Hehehe .... biasanya saya bekerjasama dengan wartawan dari media lain. Merekalah yang kemudian bertanya atas pertanyaan yang dicoret oleh Bapak Sugeng yang baik hati dan ramah itu. Hafal dengan kebiasaan saya itu, beliau kemudian kepada wartawan yang lain, menyatakan, jangan bertanya ini, itu ya .....
Tapi wartawan seperti saya ini punya sifat dasar bandel, apalagi kalau kemudian pertanyaan itu tugas dari Jakarta yang harus mendapatkan jawab dari Pangdam. Bagaimanapun caranya, Pangdam harus mengeluarkan statement itu tekad saya.
Nah, suatu ketika, saya dengan kameramen Sony, dan beberapa wartawan lainnya, melakukan wawancara dengan Pangdam di dekat lapangan upacara. Kadispen, bapak Sugeng, sejak awal sudah mencoret beberapa pertanyaan yang akan saya ajukan. Tapi karena itu merupakan pertanyaan penting dari bos Masturi, yang harus mendapatkan jawaban, maka bagaimanapun caranya, saya harus berhasil mendapatkan jawabannya.
Indera ke 6 bapak Sugeng rupanya tahu, kalau saya dan teman-teman yang lain akan nekat bertanya yang aneh-aneh. Beliau saat ini menempatkan diri di sebelah saya, sementara Sony, kameramen saya yang tinggi besar di belakang saya dengan kamera persis di atas kepala. Saya lirik, pak Sugeng terus mengawasi saya, kakinya yang bersepatu boot tentara, mepet persis dengan kaki saya yang mengenakan sepatu kets tipis. Waduh... blaik ini, permainan kaki pasti akan terjadi. Hhehehe saya, sering mengalaminya saat harus melaku
kan wawancara dengan walikota Sukawi dan mengajukan pertanyaan-pertanyaan yang kritis. Kaki saya diinjak oleh petugas Humas, itu yang sering terjadi. Sakit tentu saja.
Membayangkan akan diinjak oleh sepatu boot tentara yang berat, pasti sakit. Saya njawil pinggang Sony, dan dengan cepat bergeser lebih ke dalam, sementara Sony maju dan menempatkan diri persis di sebelah Bapak Kadispen.
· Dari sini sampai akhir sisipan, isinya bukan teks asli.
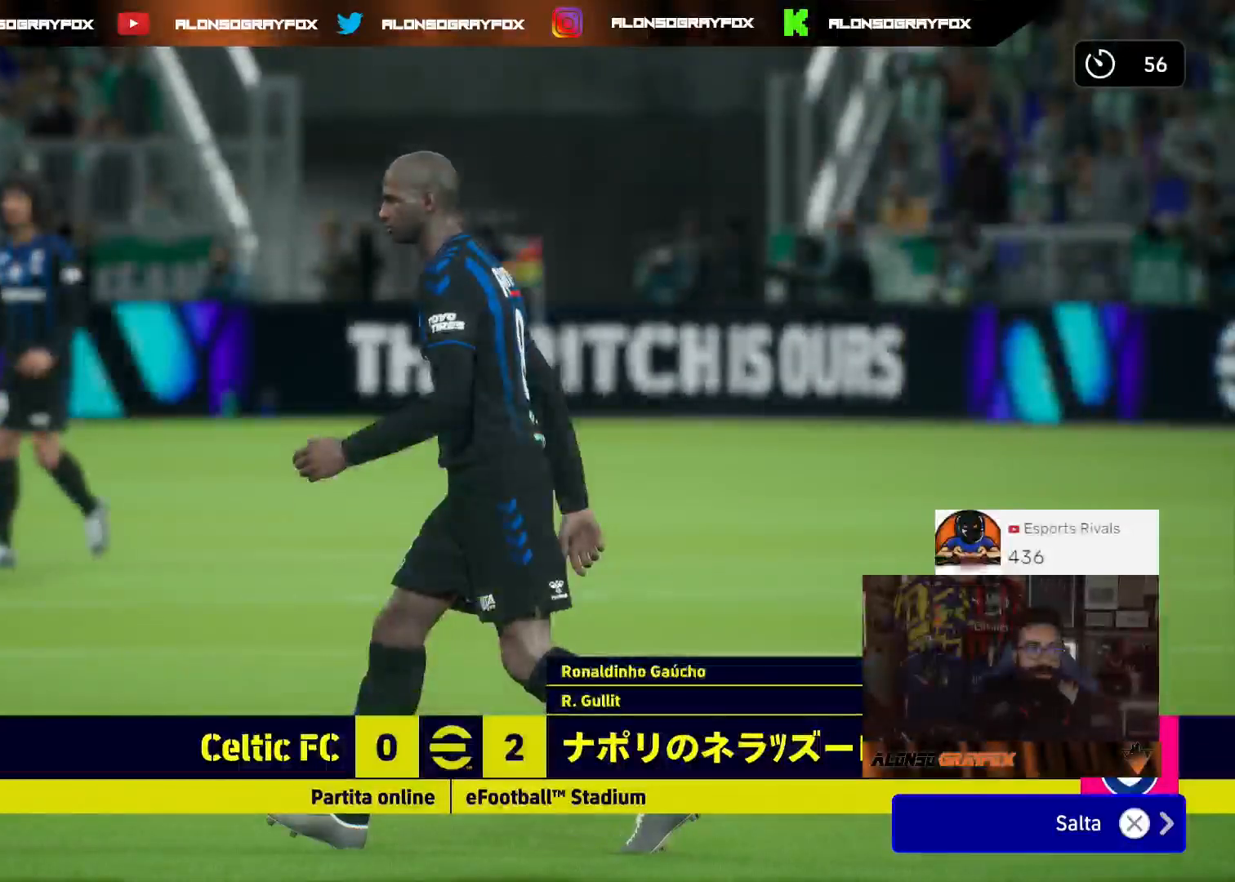
{"buttons": [], "left_stick": "center", "right_stick": "center", "events": []}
Beliau yang kemudian sadar, segera menggeser ke belakang Sony dan mepet saya dari belakang dengan menempatkan kakinya kembali persis di dekat sepatu saya. Saya yang tahu gelagat, segera kembali di depan Sony, sementara Sony mundur kembali. Hehehe saya sendiri, kalau ingat hal itu suka senyum sendiri, kayak anak kecil main jethungan. Padahal saat itu, teman-teman yang lain sedang asyik berdialog dengan Pangdam.
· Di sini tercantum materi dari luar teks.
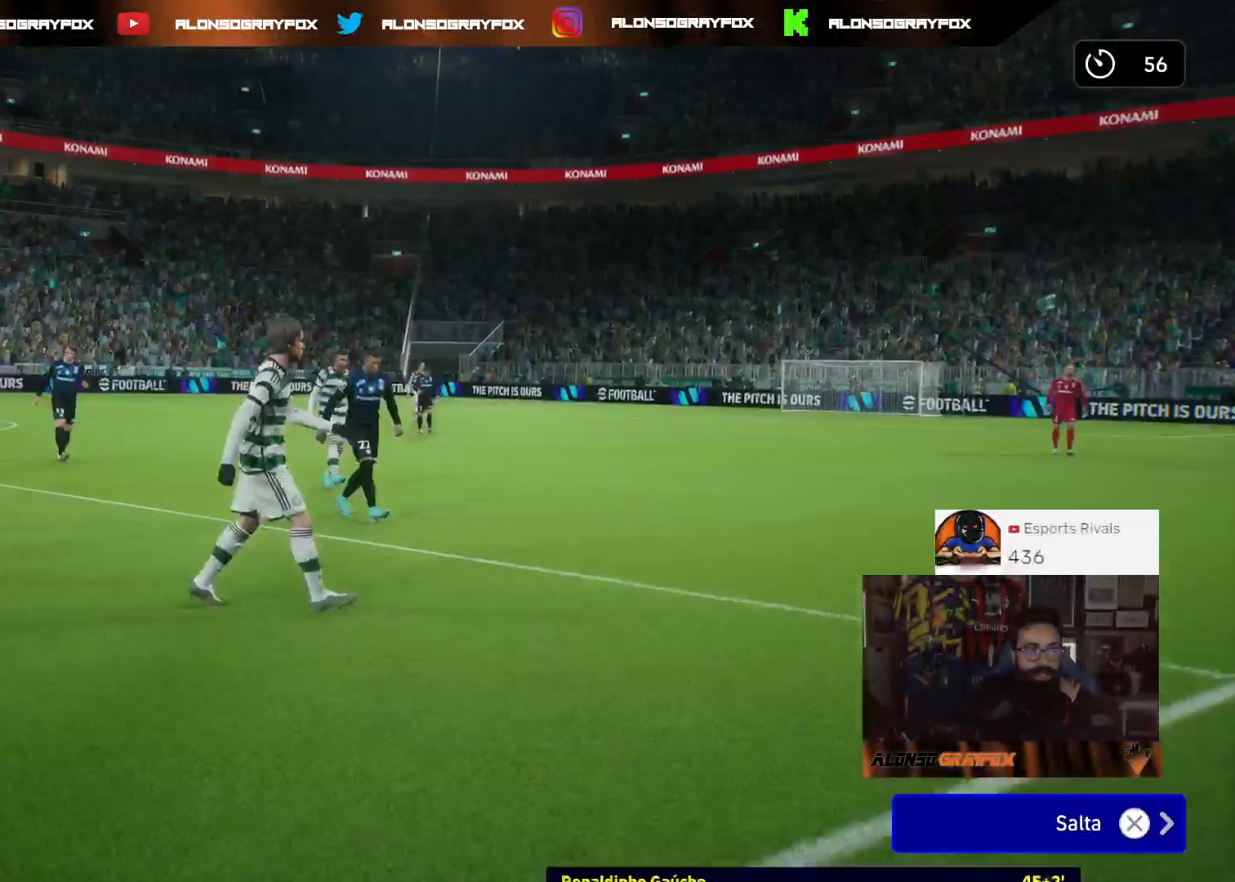
{"buttons": [], "left_stick": "center", "right_stick": "center", "events": []}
Polah saya yang maju mundur, menghindari sepatu bapak Kadispen, rupanya terlihat juga oleh Pangdam.
“ Kalian lagi ngapain sih.... dari tadi kok usrek saja.... “ Demikian tanya Pangdam.
Dan saya hanya bisa nyengir, tanpa bisa menjawab. Sementara bapak Sugeng, hanya bisa menjawab, “ Siap Jendral ! ... “ sembari mendelik kepada saya.
Hehehehe yang pasti setelah itu, saya berhasil mendapatkan jawab atas pertanyaan yang sangat krusial itu. Sementara pulangnya, setelah di briefing singkat di ruangan Kadispen, diberi oleh-oleh :
“Besok lagi jangan diulangi lagi ya.... “
Ah, betapa kangennya bertemu dengan Kadispen yang baik dan semanak itu. Sekarang beliau tugas di mana ya ?
*****
DIMARAHI SOPHIA LATJUBA
DAN INDRA LESMANA
Ini ceritanya, saya masih bekerja sebagai wartawan di Harian Kartika. Saya waktu itu mendapatkan tugas meliput acara pementasan banyak artis di lantai 7 Matahari Simpang lima Semarang. Salah satu artisnya adalah suami istri Indra Lesmana, yang waktu itu masih beristrikan Sophia Latjuba. Bersama dengan beberapa wartawan hiburan dari beberapa media, saya melakukan wawancara dengan beberapa artis di ruang ganti.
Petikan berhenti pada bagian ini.